2. In principle, there can be difficulties in judging whether or not a DBMS is “relational”. In practice, those difficulties don’t arise — yet. Every significant DBMS still falls into one of two categories:
- Was designed to do relational stuff* from the get-go, even if it now does other things too.
- Supports a lot of SQL.
- Was designed primarily to do non-relational things.*
- Doesn’t support all that much SQL.
*I expect the distinction to get more confusing soon, at which point I’ll adopt terms more precise than “relational things” and “relational stuff”.
3. There are two chief kinds of relational DBMS:
- RDBMS that are designed for, among other things, online transaction processing (OLTP). Examples include Oracle, DB2, SQL Server, Sybase ASE, PostgreSQL, and MySQL. It is reasonable to refer to these as general-purpose or OLTP RDBMS.*
- RDBMS that are designed strictly for analytic uses. Examples include Sybase IQ, Vertica, Greenplum, Aster, Infobright, SAND, ParAccel, Exasol, Kognitio and the DBMS software inside systems from Teradata and Netezza. It is most accurate to refer to these as analytic RDBMS or just analytic DBMS (sometimes abbreviated ADBMS).
* “General-purpose” is usually a better term than “OLTP”; most OLTP DBMS can handle at least basic reporting, and the leading ones go well beyond that.
4. Some analytic RDBMS were designed to be columnar. Some were designed to be row-based. Multiple systems from both groups now offer both column- and row-based storage options. But they’re all equally relational.
And once again, I remind you that columnar storage and columnar compression are not the same thing.
5. An appliance can include a DBMS, and indeed exist for no purpose other than to run a DBMS; but a DBMS is not an appliance. At a minimum, a data warehouse appliance is a computing system (hardware, storage, operating system, etc.) with an analytic RDBMS preinstalled.
Occasionally somebody suggests that a “virtual appliance” doesn’t have to have hardware included, but they usually draw little attention.
However, reasonable people can disagree about pickier questions, such as:
- Does appliance hardware have to be in any way purpose-built? I lean to a No — but I prefer those “appliance” stories that include an actual a hardware advantage.

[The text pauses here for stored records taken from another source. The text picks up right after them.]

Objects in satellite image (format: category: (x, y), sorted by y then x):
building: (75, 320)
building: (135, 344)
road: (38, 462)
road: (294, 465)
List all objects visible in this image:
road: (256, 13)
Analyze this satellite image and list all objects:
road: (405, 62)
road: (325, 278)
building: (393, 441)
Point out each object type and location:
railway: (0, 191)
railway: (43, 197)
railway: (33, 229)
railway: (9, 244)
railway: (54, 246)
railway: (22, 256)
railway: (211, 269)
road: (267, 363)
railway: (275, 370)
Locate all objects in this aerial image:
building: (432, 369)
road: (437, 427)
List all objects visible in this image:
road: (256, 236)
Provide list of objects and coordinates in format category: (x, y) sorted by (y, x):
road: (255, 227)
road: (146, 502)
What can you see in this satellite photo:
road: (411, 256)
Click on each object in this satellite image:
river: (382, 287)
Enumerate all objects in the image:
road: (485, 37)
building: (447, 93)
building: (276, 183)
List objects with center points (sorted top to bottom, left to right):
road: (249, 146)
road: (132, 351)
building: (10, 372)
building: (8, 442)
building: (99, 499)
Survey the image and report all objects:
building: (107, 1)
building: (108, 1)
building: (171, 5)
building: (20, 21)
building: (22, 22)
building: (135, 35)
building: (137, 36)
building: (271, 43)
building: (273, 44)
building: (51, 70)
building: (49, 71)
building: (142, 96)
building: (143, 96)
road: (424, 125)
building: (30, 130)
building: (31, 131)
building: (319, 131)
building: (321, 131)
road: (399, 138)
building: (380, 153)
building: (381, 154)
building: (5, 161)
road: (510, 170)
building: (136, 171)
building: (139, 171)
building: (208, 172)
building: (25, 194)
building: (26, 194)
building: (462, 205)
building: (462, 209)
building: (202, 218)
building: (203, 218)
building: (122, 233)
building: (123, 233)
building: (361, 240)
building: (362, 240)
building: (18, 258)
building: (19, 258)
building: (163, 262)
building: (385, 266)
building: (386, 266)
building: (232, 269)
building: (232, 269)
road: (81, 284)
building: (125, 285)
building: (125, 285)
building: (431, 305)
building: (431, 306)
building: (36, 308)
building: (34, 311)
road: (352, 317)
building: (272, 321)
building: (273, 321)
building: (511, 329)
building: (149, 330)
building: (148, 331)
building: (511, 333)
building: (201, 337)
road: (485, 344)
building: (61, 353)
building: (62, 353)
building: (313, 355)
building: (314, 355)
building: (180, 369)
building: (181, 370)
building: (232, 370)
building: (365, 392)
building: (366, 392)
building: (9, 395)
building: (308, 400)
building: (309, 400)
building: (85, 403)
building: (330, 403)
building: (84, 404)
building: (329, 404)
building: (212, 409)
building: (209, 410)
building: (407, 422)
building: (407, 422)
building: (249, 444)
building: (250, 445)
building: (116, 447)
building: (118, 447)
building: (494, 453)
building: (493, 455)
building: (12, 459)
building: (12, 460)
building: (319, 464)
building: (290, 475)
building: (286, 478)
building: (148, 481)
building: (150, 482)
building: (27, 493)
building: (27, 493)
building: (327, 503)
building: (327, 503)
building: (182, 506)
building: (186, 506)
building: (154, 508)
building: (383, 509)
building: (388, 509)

- Does appliance hardware have to have custom silicon, or at least FPGAs (Field-Programmable Gate Arrays)? My answer is an emphatic No.
- Does an appliance have to be super-easy to install and administer? I lean to a No — but two of the top appliance benefits are ease of deployment and administration.
For example, I think:
- All hardware systems Teradata makes are appliances, even the ones it thinks aren’t.
- Similarly, Oracle Exadata systems are appliances.
- IBM Netezza is the classic line of data warehouse appliances.
- IBM’s “Smart Analytic Systems” can justifiably be called appliances if IBM wishes — but IBM would be wise to save that word for its Netezza line.
Again, reasonable people can disagree — just so long as they don’t slap the label “appliance” onto software-only analytic RDBMS.